[Your goal]
Write out the portion of the copeptin abstract between "Copeptin in the" and "Hospital Würzburg, Germany.", inclusive, copying it word for word.

[Text block]
=== Begin Enclosure ===

Exp Clin Endocrinol Diabetes 2010; 118 - P27
DOI: 10.1055/s-0030-1267029

Copeptin in the differential diagnosis of the polydipsia-polyuria syndrome – revisiting the direct and indirect water deprivation tests

W Fenske 1, D Lorenz 1, U Haagen 2, J Papassotiriou 2, M Fassnacht 1, M Quinkler 3, S Störk 4, B Allolio 1
  • 1Department of Internal Medicine I, Endocrine Unit, University Hospital Würzburg, Germany
  • 2B.R.A.H.M.S. AG, Research Department, Berlin, Germany
  • 3Clinical Endocrinology, Charité Campus Mitte, Charité University Medicine Berlin, Germany
  • 4Department of Internal Medicine I and Comprehensive Heart Failure Center, University Hospital Würzburg, Germany.

=== End Enclosure ===

Descriptions of layout changes:

=== Begin Enclosure ===

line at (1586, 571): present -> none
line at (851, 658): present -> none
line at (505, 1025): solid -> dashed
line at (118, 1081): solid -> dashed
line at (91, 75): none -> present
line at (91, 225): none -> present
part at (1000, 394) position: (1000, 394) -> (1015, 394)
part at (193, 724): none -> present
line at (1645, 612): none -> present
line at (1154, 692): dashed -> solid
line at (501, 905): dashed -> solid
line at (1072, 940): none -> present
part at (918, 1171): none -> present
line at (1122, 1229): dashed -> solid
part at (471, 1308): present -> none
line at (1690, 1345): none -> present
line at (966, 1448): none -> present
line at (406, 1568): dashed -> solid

=== End Enclosure ===

[Solution for this task]
Copeptin in the differential diagnosis of the polydipsia-polyuria syndrome – revisiting the direct and indirect water deprivation tests

W Fenske 1, D Lorenz 1, U Haagen 2, J Papassotiriou 2, M Fassnacht 1, M Quinkler 3, S Störk 4, B Allolio 1
  • 1Department of Internal Medicine I, Endocrine Unit, University Hospital Würzburg, Germany
  • 2B.R.A.H.M.S. AG, Research Department, Berlin, Germany
  • 3Clinical Endocrinology, Charité Campus Mitte, Charité University Medicine Berlin, Germany
  • 4Department of Internal Medicine I and Comprehensive Heart Failure Center, University Hospital Würzburg, Germany.